# Adwords Increased By 10,000% Overnight



## BIGNUMPT (Aug 31, 2006)

Ok,so I've not been running adwords for very long and I only did so becuase I had a free £30 voucher.

So,imagine my amazement when I logged in this morning and Google now want £5 per click for the majority of keywords linked to my account.

The £5 isn't the issue here,the issue is that when I went to bed last night,the same keywords were being clicked on at£0.05p.Now, overnight it seems Google UK has re located to Zimbabwe and increased the amount required to activate the words by 10,000%.-nice work if you can get it

Anyone else had similar experiences?


----------



## Daniel Slatkin (Jun 25, 2008)

Hi ad a very similar experience. Once you create an account they make sure you're giving them a funding source. Also had a bad experience on the other side of that, where competition where clicking on links just to keep us paying out more in marketing fees. My suggestion, ditch Google AdWords and stick with more viral, blogging type marketing, or hire a SEO specialist.


----------



## Rodney (Nov 3, 2004)

BIGNUMPT said:


> Ok,so I've not been running adwords for very long and I only did so becuase I had a free £30 voucher.
> 
> So,imagine my amazement when I logged in this morning and Google now want £5 per click for the majority of keywords linked to my account.
> 
> ...


This might be due to recent changes of their "landing page score" guidelines. They want advertisers to have a quality landing page that the visitor lands on when they click the ads.

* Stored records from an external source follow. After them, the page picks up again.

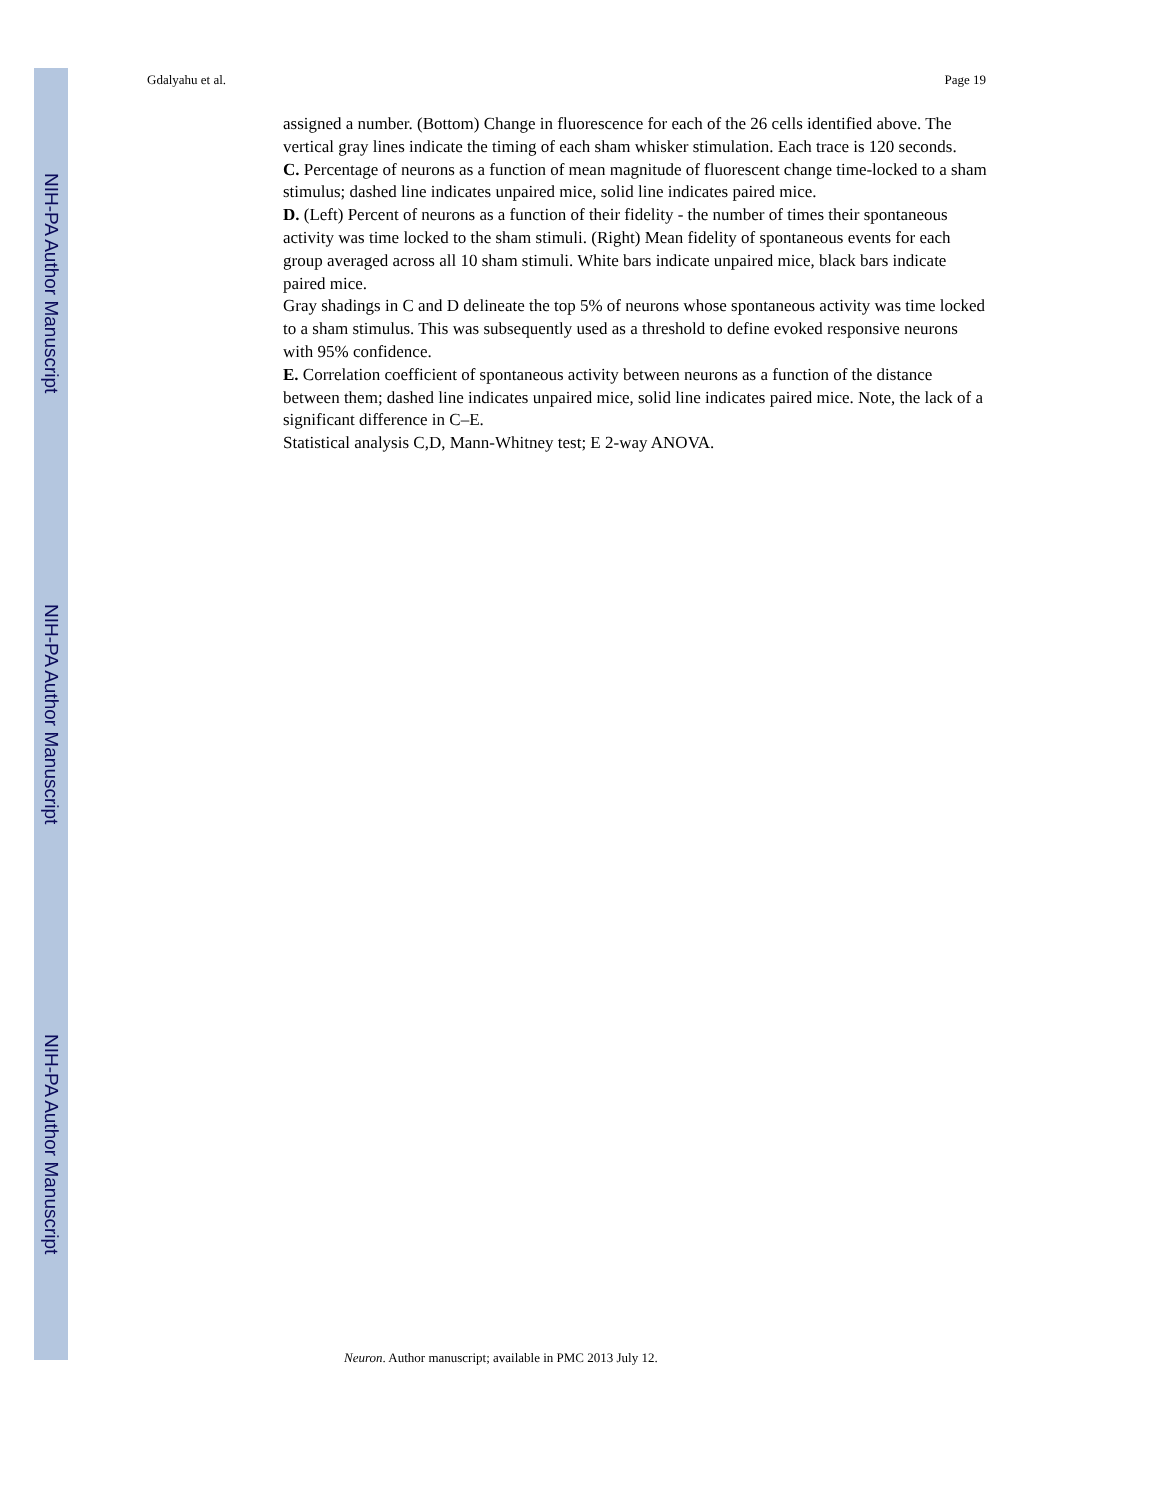NIH-PA Author Manuscript
NIH-PA Author Manuscript
NIH-PA Author Manuscript
Gdalyahu et al. Page 19
assigned a number. (Bottom) Change in fluorescence for each of the 26 cells identified above. The vertical gray lines indicate the timing of each sham whisker stimulation. Each trace is 120 seconds.
C. Percentage of neurons as a function of mean magnitude of fluorescent change time-locked to a sham stimulus; dashed line indicates unpaired mice, solid line indicates paired mice.
D. (Left) Percent of neurons as a function of their fidelity - the number of times their spontaneous activity was time locked to the sham stimuli. (Right) Mean fidelity of spontaneous events for each group averaged across all 10 sham stimuli. White bars indicate unpaired mice, black bars indicate paired mice.
Gray shadings in C and D delineate the top 5% of neurons whose spontaneous activity was time locked to a sham stimulus. This was subsequently used as a threshold to define evoked responsive neurons with 95% confidence.
E. Correlation coefficient of spontaneous activity between neurons as a function of the distance between them; dashed line indicates unpaired mice, solid line indicates paired mice. Note, the lack of a significant difference in C–E.
Statistical analysis C,D, Mann-Whitney test; E 2-way ANOVA.
Neuron. Author manuscript; available in PMC 2013 July 12.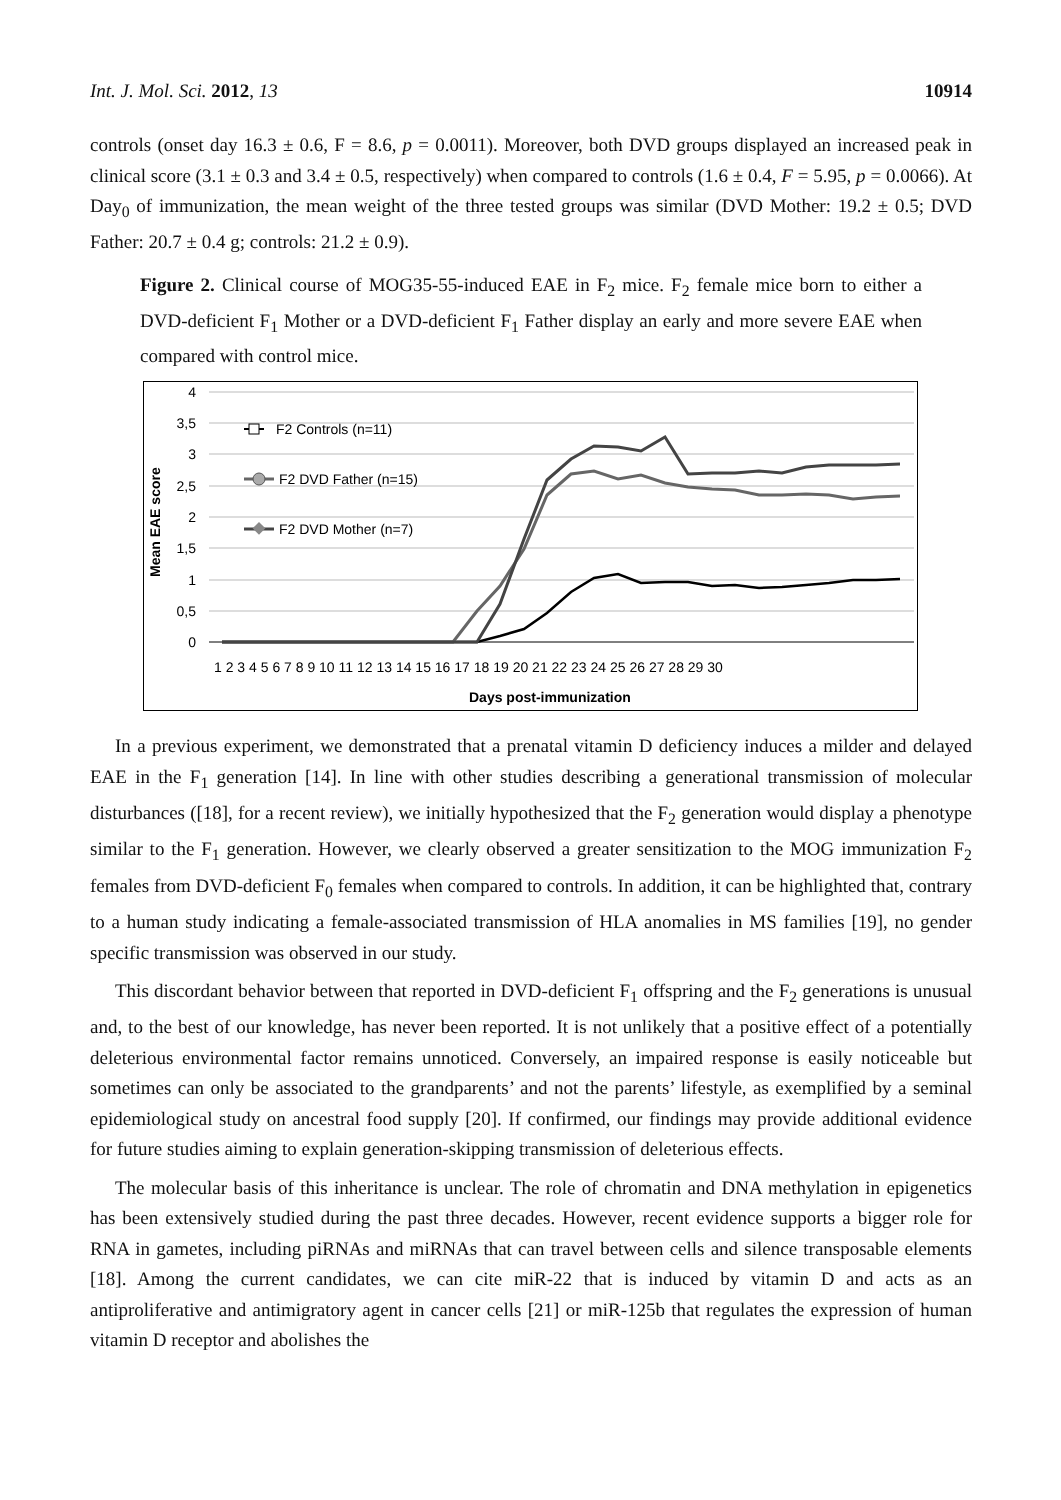Int. J. Mol. Sci. 2012, 13 10914
controls (onset day 16.3 ± 0.6, F = 8.6, p = 0.0011). Moreover, both DVD groups displayed an increased peak in clinical score (3.1 ± 0.3 and 3.4 ± 0.5, respectively) when compared to controls (1.6 ± 0.4, F = 5.95, p = 0.0066). At Day<sub>0</sub> of immunization, the mean weight of the three tested groups was similar (DVD Mother: 19.2 ± 0.5; DVD Father: 20.7 ± 0.4 g; controls: 21.2 ± 0.9).
Figure 2. Clinical course of MOG35-55-induced EAE in F<sub>2</sub> mice. F<sub>2</sub> female mice born to either a DVD-deficient F<sub>1</sub> Mother or a DVD-deficient F<sub>1</sub> Father display an early and more severe EAE when compared with control mice.
4
3,5
3
2,5
2
1,5
1
0,5
0
Mean EAE score
1 2 3 4 5 6 7 8 9 10 11 12 13 14 15 16 17 18 19 20 21 22 23 24 25 26 27 28 29 30
Days post-immunization
F2 Controls (n=11)
F2 DVD Father (n=15)
F2 DVD Mother (n=7)
In a previous experiment, we demonstrated that a prenatal vitamin D deficiency induces a milder and delayed EAE in the F<sub>1</sub> generation [14]. In line with other studies describing a generational transmission of molecular disturbances ([18], for a recent review), we initially hypothesized that the F<sub>2</sub> generation would display a phenotype similar to the F<sub>1</sub> generation. However, we clearly observed a greater sensitization to the MOG immunization F<sub>2</sub> females from DVD-deficient F<sub>0</sub> females when compared to controls. In addition, it can be highlighted that, contrary to a human study indicating a female-associated transmission of HLA anomalies in MS families [19], no gender specific transmission was observed in our study.
This discordant behavior between that reported in DVD-deficient F<sub>1</sub> offspring and the F<sub>2</sub> generations is unusual and, to the best of our knowledge, has never been reported. It is not unlikely that a positive effect of a potentially deleterious environmental factor remains unnoticed. Conversely, an impaired response is easily noticeable but sometimes can only be associated to the grandparents’ and not the parents’ lifestyle, as exemplified by a seminal epidemiological study on ancestral food supply [20]. If confirmed, our findings may provide additional evidence for future studies aiming to explain generation-skipping transmission of deleterious effects.
The molecular basis of this inheritance is unclear. The role of chromatin and DNA methylation in epigenetics has been extensively studied during the past three decades. However, recent evidence supports a bigger role for RNA in gametes, including piRNAs and miRNAs that can travel between cells and silence transposable elements [18]. Among the current candidates, we can cite miR-22 that is induced by vitamin D and acts as an antiproliferative and antimigratory agent in cancer cells [21] or miR-125b that regulates the expression of human vitamin D receptor and abolishes the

I think they adjust the ads (or maybe even cancel) based on the landing page score.

There's a good thread about it here (you might need to register to read the whole thing): 98% of Account "Inactive"


----------



## tqualizerman (Dec 9, 2006)

Interesting developments...thanks for the heads up.

We've been advertising with google adwords for almost two years now and I can't say that we've had any problems with mysterious price increases UNLESS it is a highly sought after keyword, in which case big dogs may just be protecting their territory.


----------



## R1Lover (Jun 7, 2008)

It's only going to get worse.... wait until this yahoo thing is all done... you will see ad rates go way up...


----------